Now we can have the system show the value of myexpr0 and evaluate it using our function eval:

Main> myexpr0
Plus (Times (Constant 1) (Constant 2)) (Plus (Constant 3) (Constant 4)) :: Expr Integer
(223 reductions, 514 cells)

Let's have the system infer the type for this expression:

myexpr1 =
	Plus
		(Times 
			(Constant 1.5)
			(Constant 2))
		(Plus
			(Constant 3)
			(Constant 4))

Note that after the Haskell system has parsed the expression and done the type inference (i.e., at compile-time), the type of myexpr1 is known (you have probably already seen evidence that the system does type checking at compile-time: when you try to load a Haskell file and the system reports type errors!!)

Since the above loads/compiles without errors, we can ask the system for the type of myexpr1 or just have it "print" the value of myexpr1 (here, "hugs +t +s" was used):

Main> :info myexpr1
myexpr1 :: Expr Double

Main> myexpr1
Plus (Times (Constant 1.5) (Constant 2.0)) (Plus (Constant 3.0) (Constant 4.0)) :: Expr Double
(223 reductions, 522 cells)

Using our eval function above, we can evaluate myexpr0 and myexpr1:

Main> eval myexpr0
9 :: Integer
(21 reductions, 27 cells)

Main> eval myexpr1
10.0 :: Double
(21 reductions, 27 cells)

USES OF ABSTRACT SYNTAX

One use is to have a notation with details removed for use in compilation, interpretation, etc. Remember the "dragon book" on compiler design. The dragon is the "complexity of compiler design". The knight who vanquishes the dragon carries the emblem "syntax directed translation". This means first recovering abstract syntax, then doing code generation from the abstract syntax tree.
Another use is as a common "interlingua" for multiple concrete syntaxes.
Consider a web page creation program. The same functionality (i.e. semantics) can be controlled by many interfaces:
- a compiled language (e.g. TeX)
- an interpreted language (e.g. HTML)
- an interactive command line (e.g. vi)
- a graphical user interfaces (GUI) with
  - menu choices
  - direct manipulation
  - a subroutine library, i.e. an API (application programming interface)
Abstract syntax makes it possible to systematically consider all possible expressions in a given sublanguage, and therefore to prove that a property is true of all these expressions. This prinicple is called structural induction. For example one can use the recursive definition above to prove a property of all simple arithmetic expressions.
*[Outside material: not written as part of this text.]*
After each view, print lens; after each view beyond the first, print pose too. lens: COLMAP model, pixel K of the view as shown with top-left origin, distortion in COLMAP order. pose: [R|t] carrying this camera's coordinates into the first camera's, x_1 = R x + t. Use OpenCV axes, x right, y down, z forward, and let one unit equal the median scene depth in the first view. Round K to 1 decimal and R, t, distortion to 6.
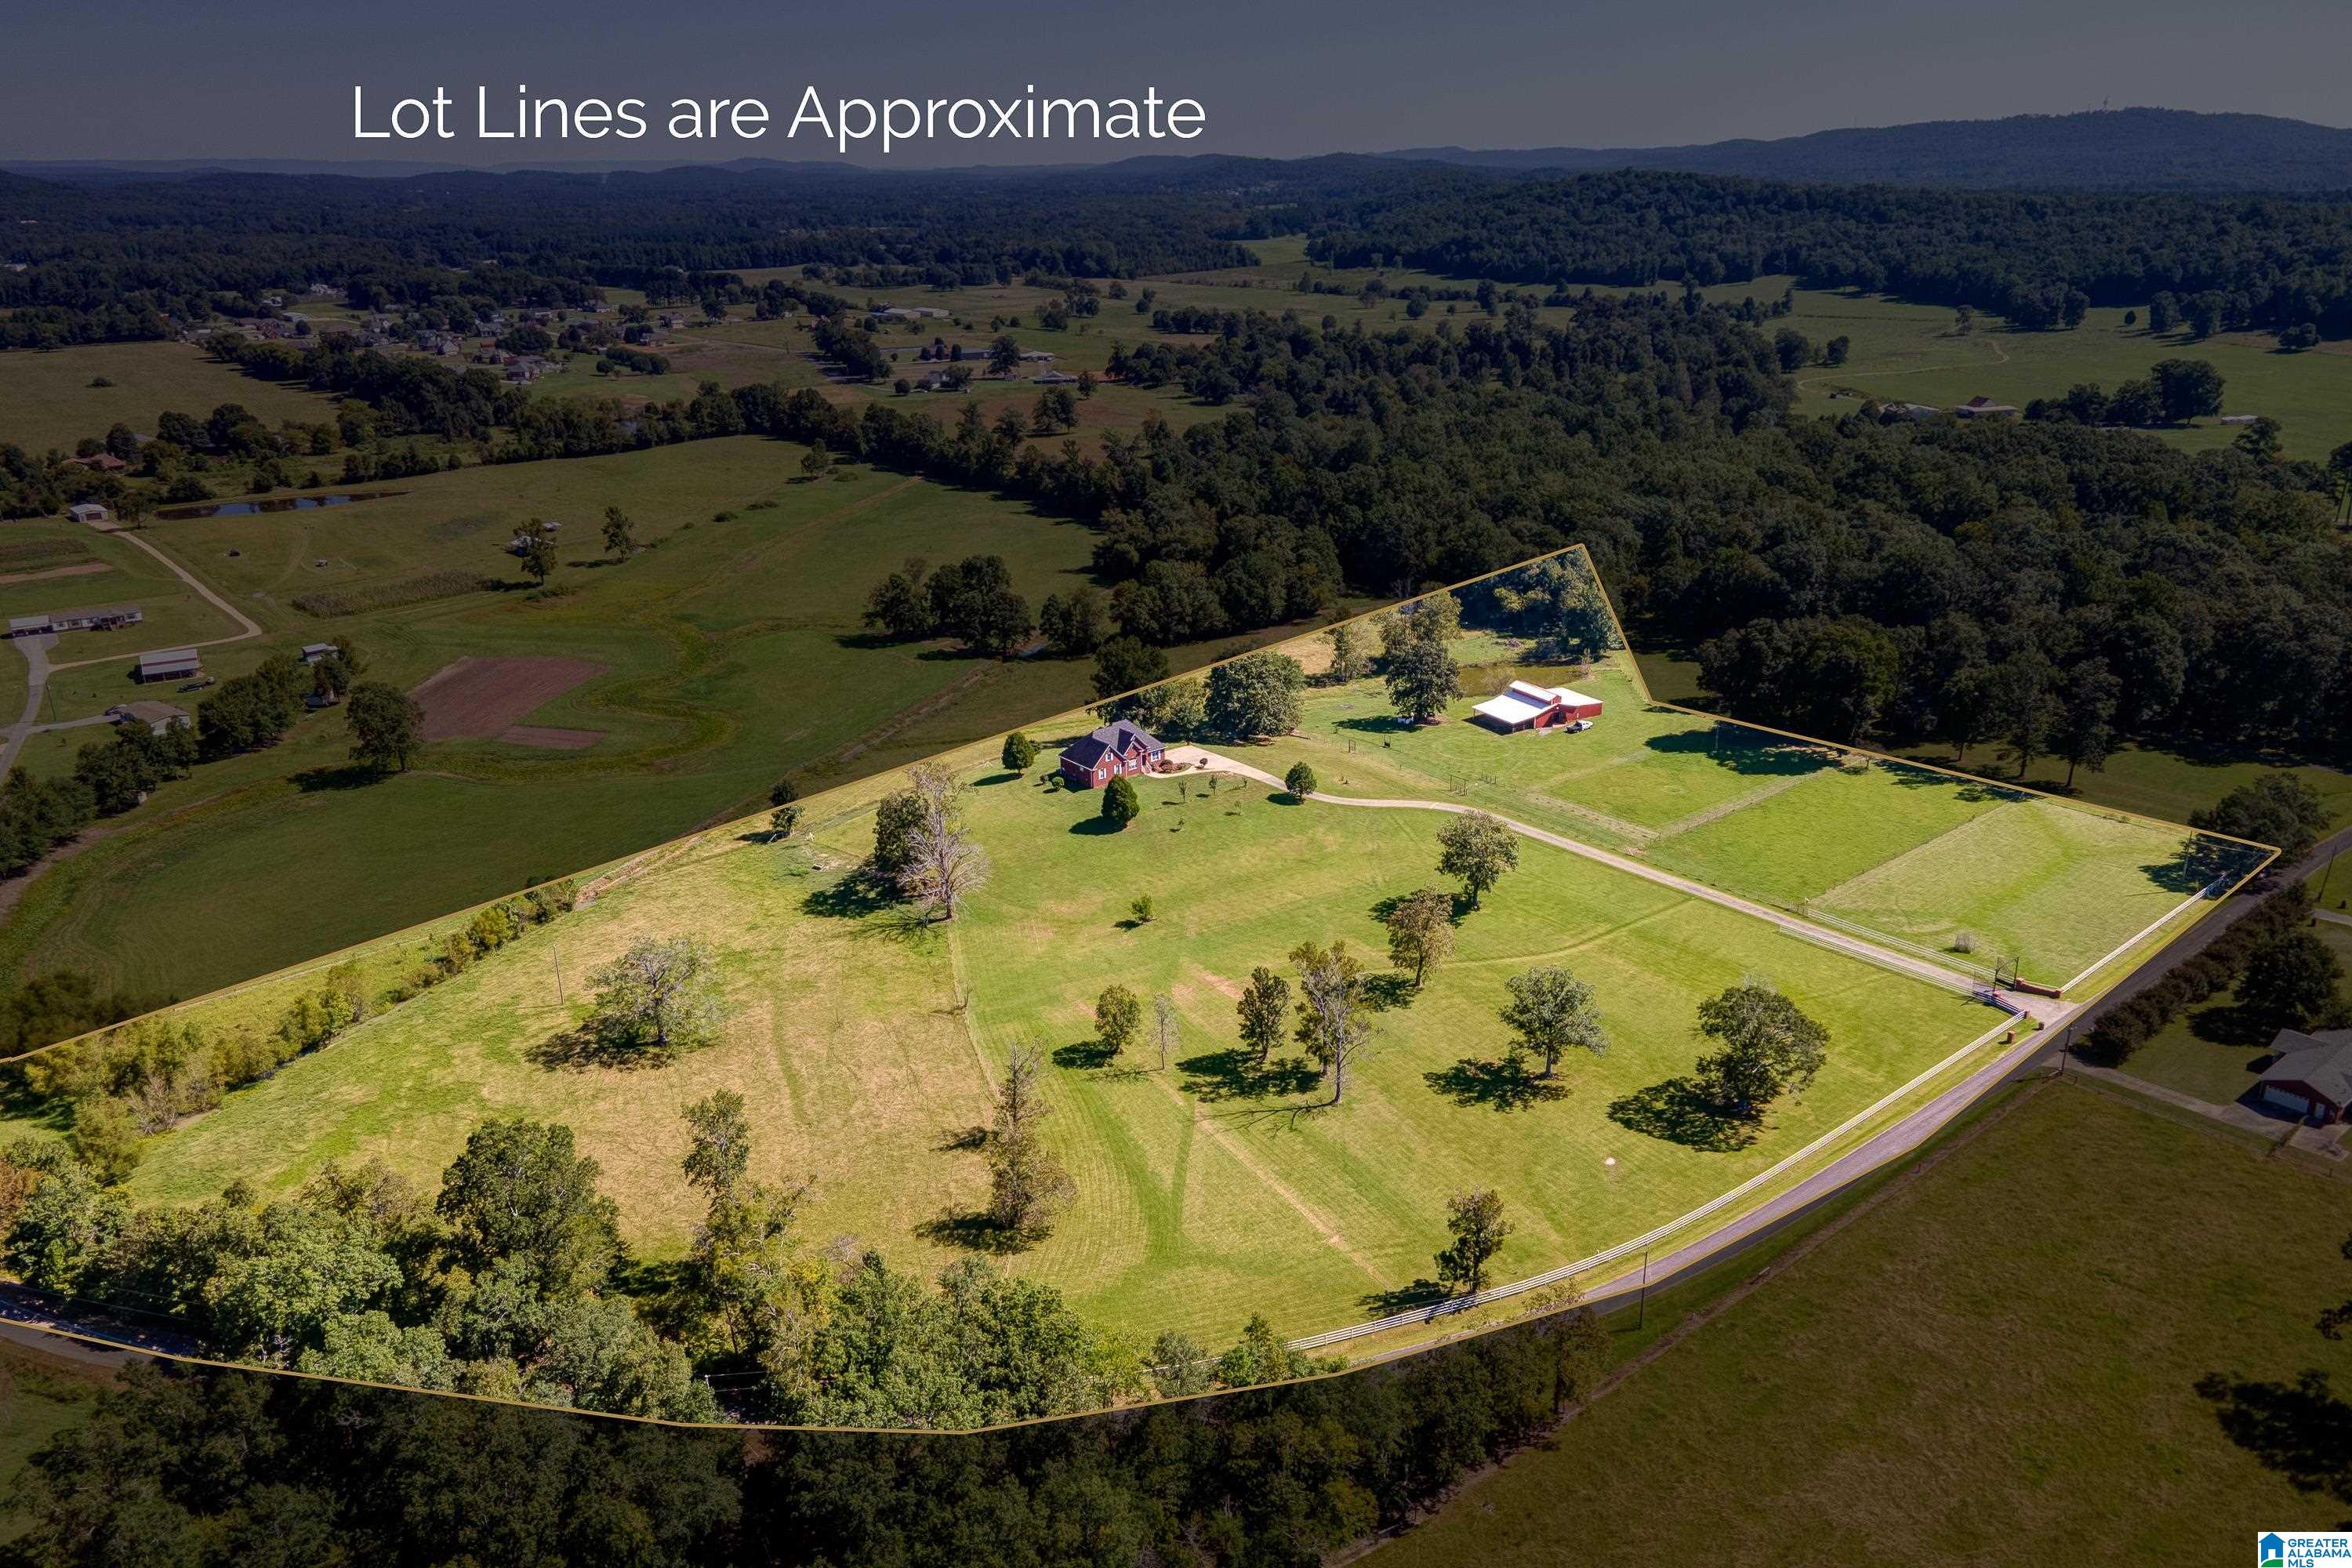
lens RADIAL K [[1688.0, 0, 1191.1], [0, 1688.0, 784.3], [0, 0, 1]] dist [0.016017, 0.052079]
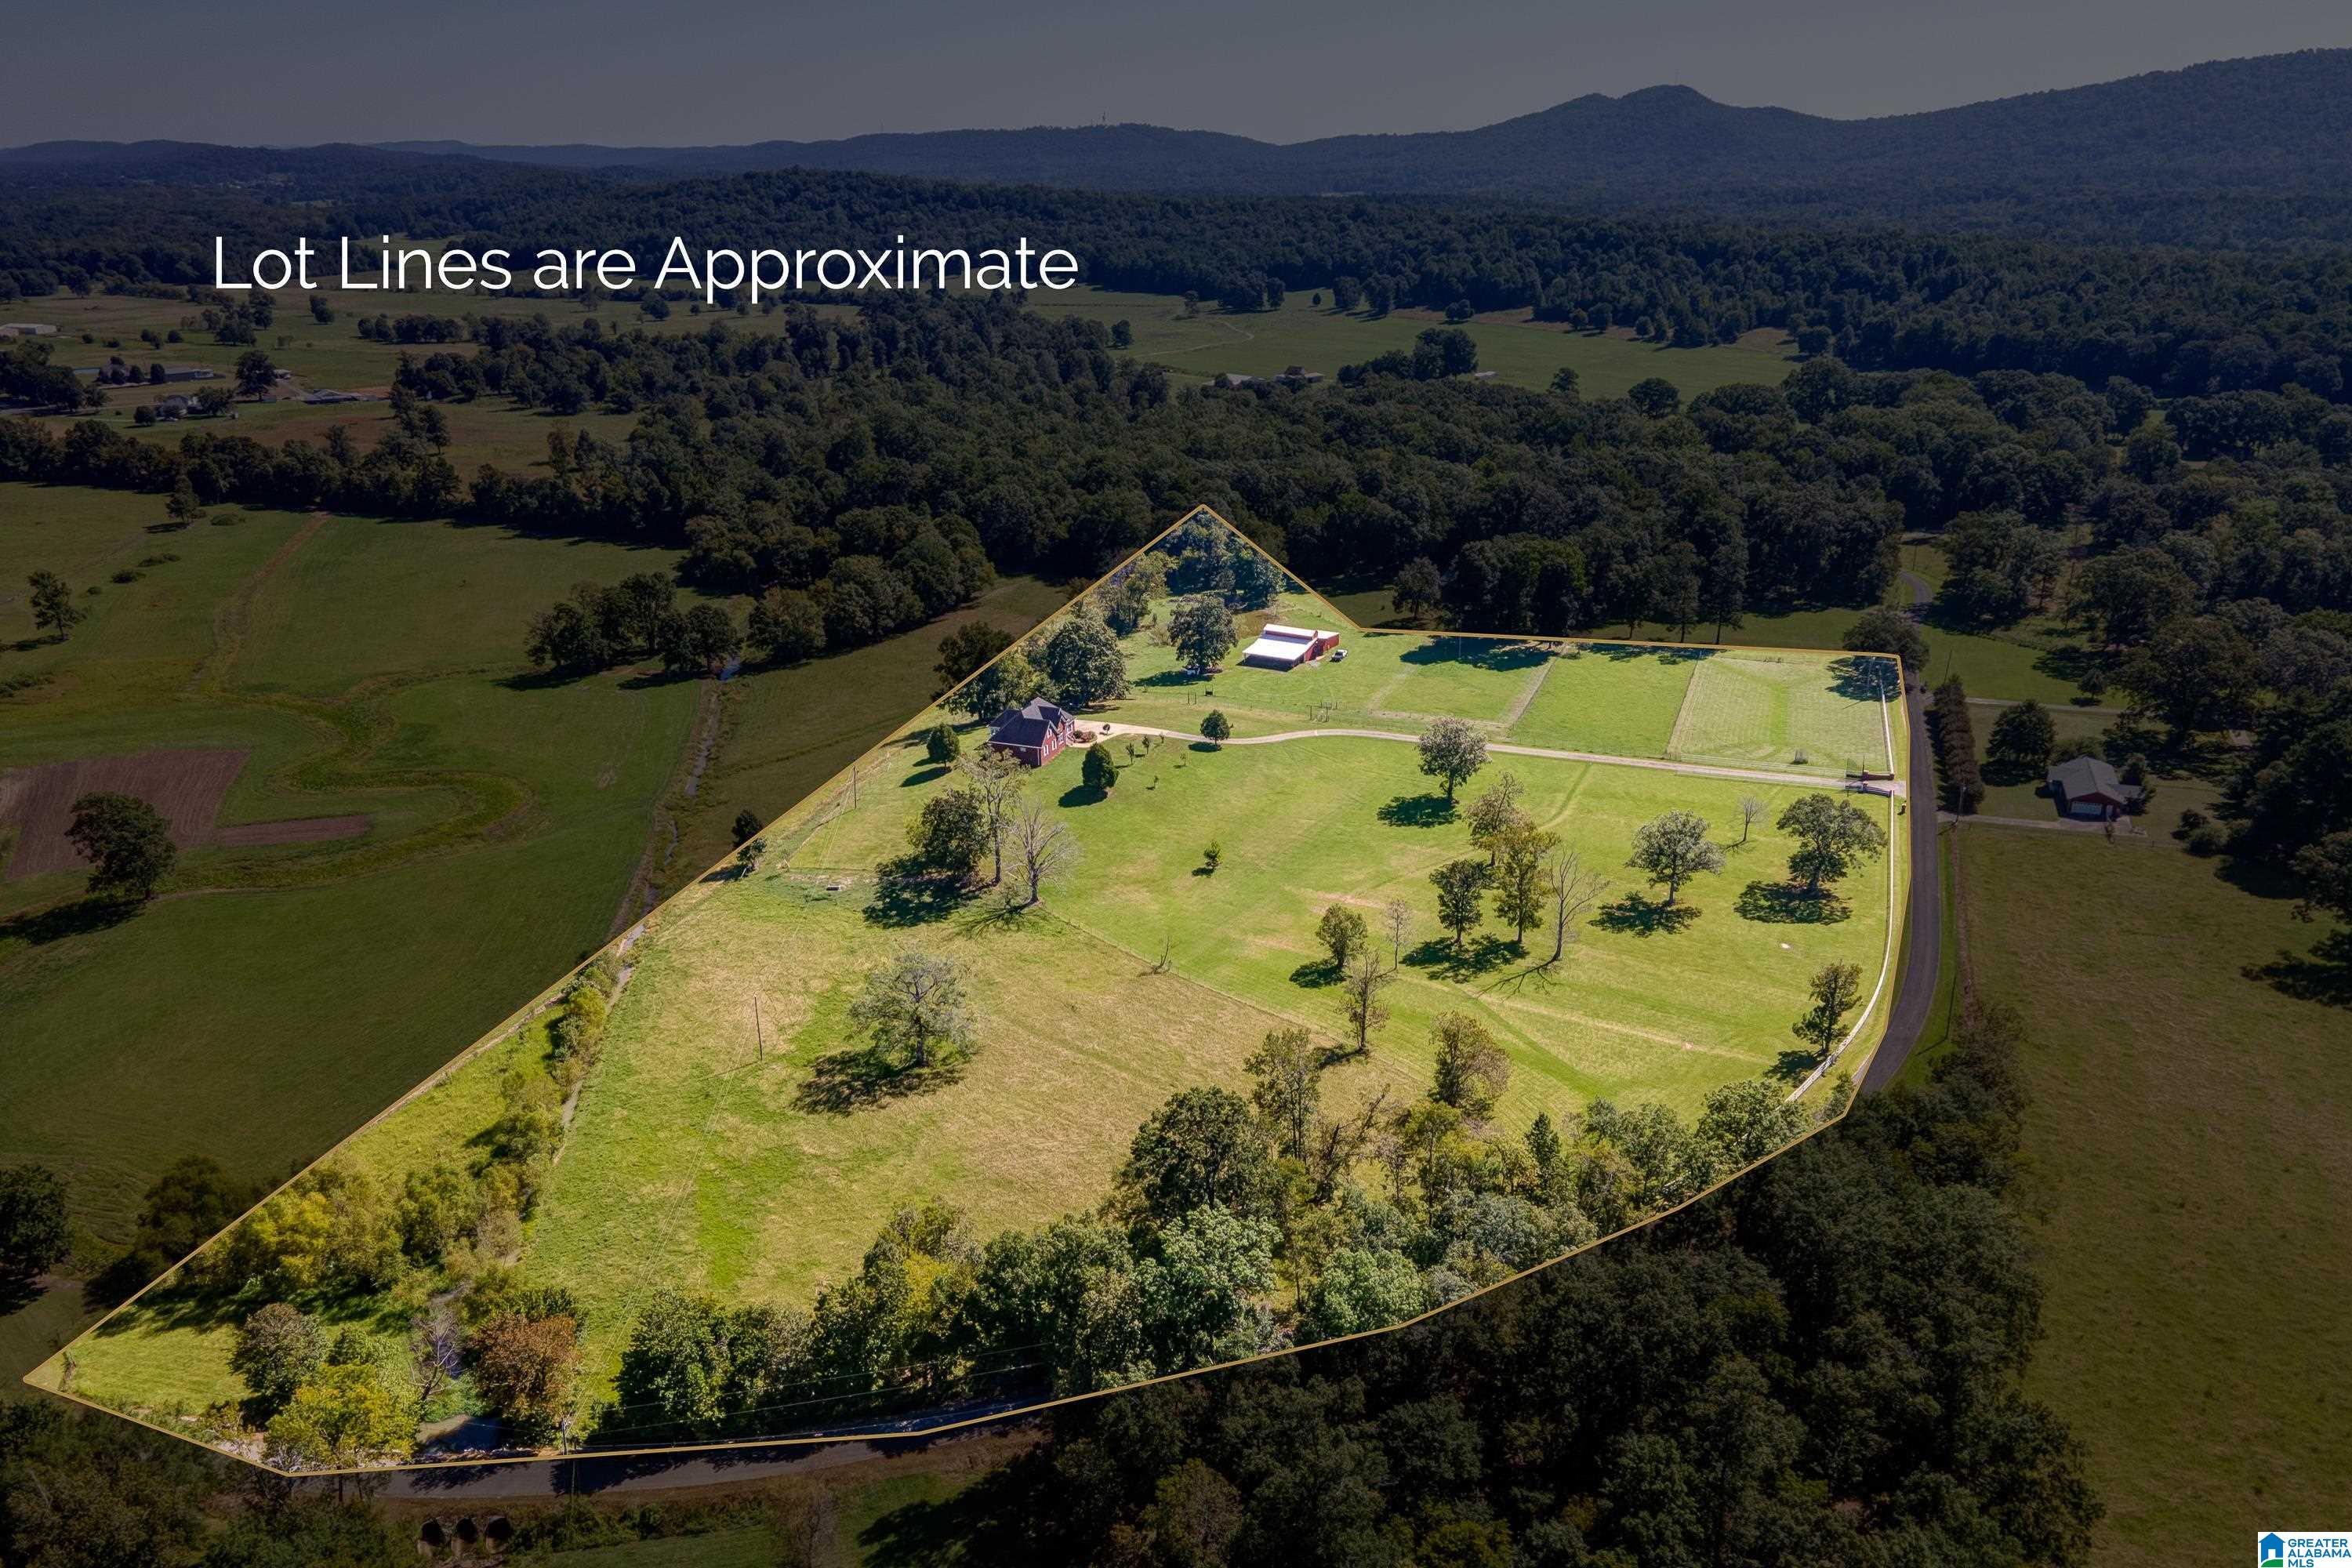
lens RADIAL K [[1688.0, 0, 1191.1], [0, 1688.0, 784.3], [0, 0, 1]] dist [0.016017, 0.052079]
pose [[0.870593, -0.166151, 0.463100, -0.390545], [0.166018, 0.985254, 0.041387, -0.011930], [-0.463147, 0.040852, 0.885339, 0.046068]]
Structural Induction is a mathematical proof concept which is a generalization of the Principle of Mathematical Induction over the integers:

Assume that p(n) is a statement (property) over integer numbers n and assume further that we want to show that p(n) is true for all integers n. To prove this, we "only" need to show that
- (Induction base: n=0): p(0) is true
- (Induction step: n->n+1): if p(n) is true, then p(n+1) is also true
If both steps can be proven, then we have proven that indeed p(n) is true for all integers n.